*WHAT IS ASKED:*
Find each line in the material below that contains the string "qUnion", and copy those lines in full.

*SUPPLIED ENTRIES:*
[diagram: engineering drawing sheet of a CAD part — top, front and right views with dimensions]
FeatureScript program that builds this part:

* * *

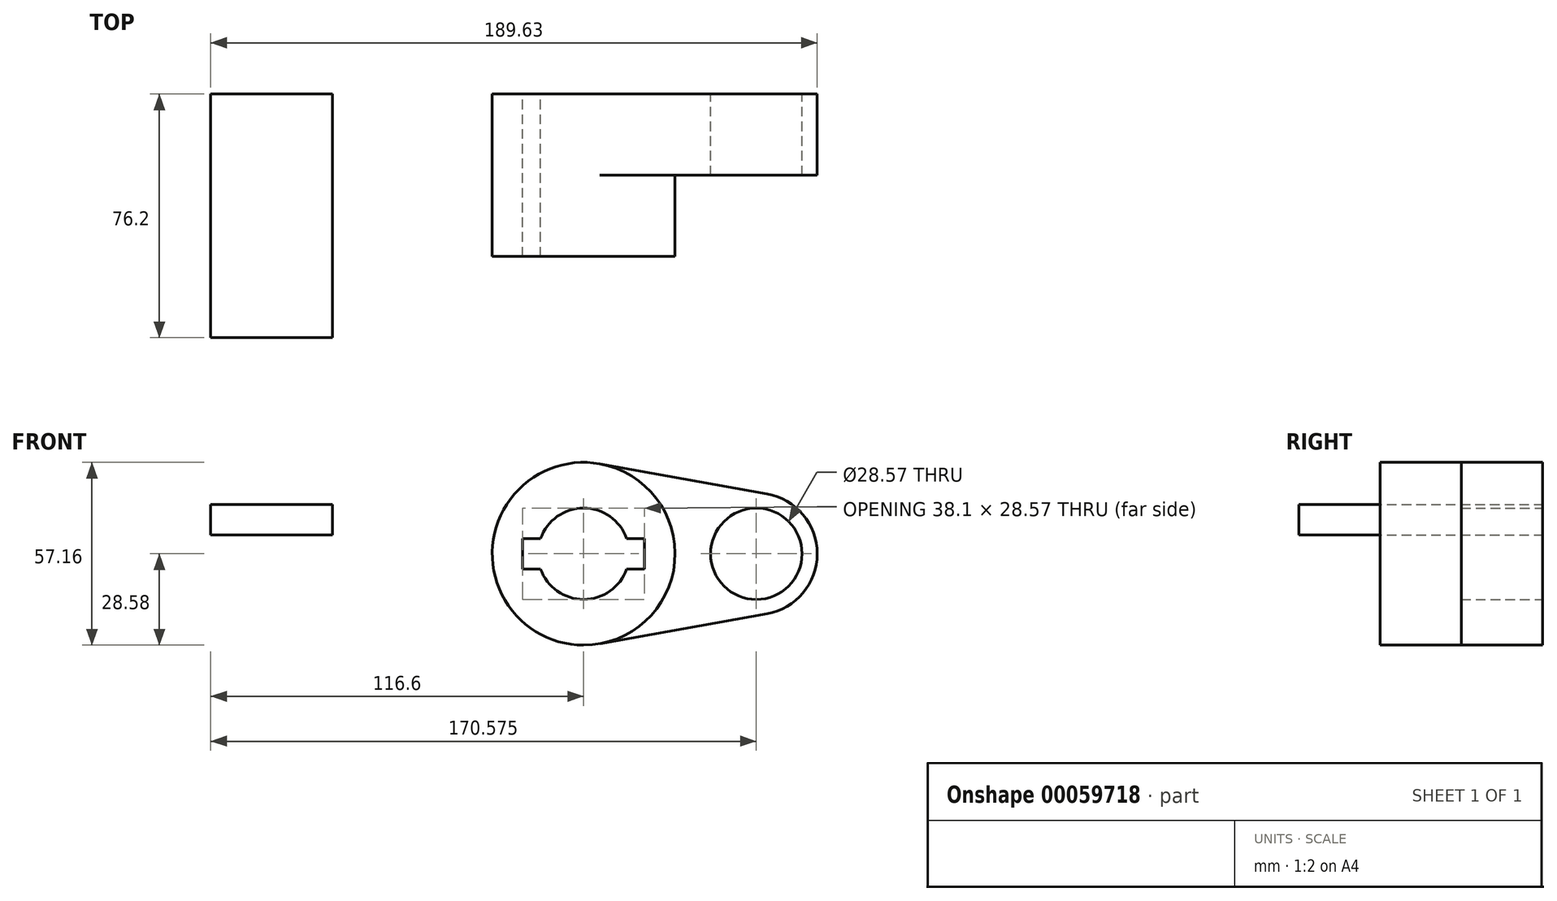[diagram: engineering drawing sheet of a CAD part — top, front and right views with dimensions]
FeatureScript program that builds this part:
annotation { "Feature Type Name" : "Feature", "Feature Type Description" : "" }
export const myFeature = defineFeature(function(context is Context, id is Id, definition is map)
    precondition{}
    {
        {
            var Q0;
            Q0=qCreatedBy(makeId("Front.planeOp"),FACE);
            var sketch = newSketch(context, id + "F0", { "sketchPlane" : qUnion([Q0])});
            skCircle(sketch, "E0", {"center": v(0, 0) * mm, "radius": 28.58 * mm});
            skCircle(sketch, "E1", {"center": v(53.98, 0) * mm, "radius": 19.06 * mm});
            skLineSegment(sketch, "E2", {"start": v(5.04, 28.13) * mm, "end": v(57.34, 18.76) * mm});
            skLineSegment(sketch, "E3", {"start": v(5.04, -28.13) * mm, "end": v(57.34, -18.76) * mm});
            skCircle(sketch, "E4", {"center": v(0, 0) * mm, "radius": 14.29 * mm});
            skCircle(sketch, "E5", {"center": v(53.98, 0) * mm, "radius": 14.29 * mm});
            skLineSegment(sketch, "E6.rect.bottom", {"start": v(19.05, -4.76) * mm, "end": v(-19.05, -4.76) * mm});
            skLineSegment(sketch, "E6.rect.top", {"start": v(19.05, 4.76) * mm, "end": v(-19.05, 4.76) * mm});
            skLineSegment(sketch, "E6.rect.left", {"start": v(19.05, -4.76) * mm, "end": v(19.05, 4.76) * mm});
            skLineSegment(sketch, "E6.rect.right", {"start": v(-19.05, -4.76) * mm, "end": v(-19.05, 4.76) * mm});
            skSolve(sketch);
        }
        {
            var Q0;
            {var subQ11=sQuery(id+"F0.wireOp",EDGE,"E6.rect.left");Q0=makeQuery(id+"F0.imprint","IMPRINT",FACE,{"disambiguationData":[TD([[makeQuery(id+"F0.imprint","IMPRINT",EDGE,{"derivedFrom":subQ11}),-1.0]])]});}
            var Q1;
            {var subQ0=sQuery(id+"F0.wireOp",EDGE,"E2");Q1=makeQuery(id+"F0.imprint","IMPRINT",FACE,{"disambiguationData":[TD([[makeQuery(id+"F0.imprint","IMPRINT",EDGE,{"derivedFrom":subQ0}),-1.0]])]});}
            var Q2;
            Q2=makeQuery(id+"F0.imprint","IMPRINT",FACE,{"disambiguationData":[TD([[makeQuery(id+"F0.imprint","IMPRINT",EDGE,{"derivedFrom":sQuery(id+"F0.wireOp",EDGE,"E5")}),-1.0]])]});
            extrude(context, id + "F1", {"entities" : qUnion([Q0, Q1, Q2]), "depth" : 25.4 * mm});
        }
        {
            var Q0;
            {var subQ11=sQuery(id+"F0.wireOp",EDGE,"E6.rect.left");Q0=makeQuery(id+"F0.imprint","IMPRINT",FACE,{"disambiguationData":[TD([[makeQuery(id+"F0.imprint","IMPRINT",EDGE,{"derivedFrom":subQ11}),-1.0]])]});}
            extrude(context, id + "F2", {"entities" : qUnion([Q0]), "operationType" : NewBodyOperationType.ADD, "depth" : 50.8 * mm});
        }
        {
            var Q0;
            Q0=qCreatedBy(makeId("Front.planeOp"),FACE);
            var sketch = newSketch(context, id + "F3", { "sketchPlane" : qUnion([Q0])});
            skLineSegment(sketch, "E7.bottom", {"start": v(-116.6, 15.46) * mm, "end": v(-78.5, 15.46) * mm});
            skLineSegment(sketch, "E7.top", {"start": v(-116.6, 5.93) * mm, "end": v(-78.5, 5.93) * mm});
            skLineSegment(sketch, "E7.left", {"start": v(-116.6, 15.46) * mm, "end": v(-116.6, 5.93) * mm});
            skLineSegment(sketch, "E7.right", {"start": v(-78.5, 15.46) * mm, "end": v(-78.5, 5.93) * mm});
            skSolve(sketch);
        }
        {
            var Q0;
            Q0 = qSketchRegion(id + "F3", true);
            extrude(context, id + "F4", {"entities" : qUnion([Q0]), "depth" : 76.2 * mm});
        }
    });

*REPLY TO THE EXERCISE:*
            var sketch = newSketch(context, id + "F0", { "sketchPlane" : qUnion([Q0])});
            extrude(context, id + "F1", {"entities" : qUnion([Q0, Q1, Q2]), "depth" : 25.4 * mm});
            extrude(context, id + "F2", {"entities" : qUnion([Q0]), "operationType" : NewBodyOperationType.ADD, "depth" : 50.8 * mm});
            var sketch = newSketch(context, id + "F3", { "sketchPlane" : qUnion([Q0])});
            extrude(context, id + "F4", {"entities" : qUnion([Q0]), "depth" : 76.2 * mm});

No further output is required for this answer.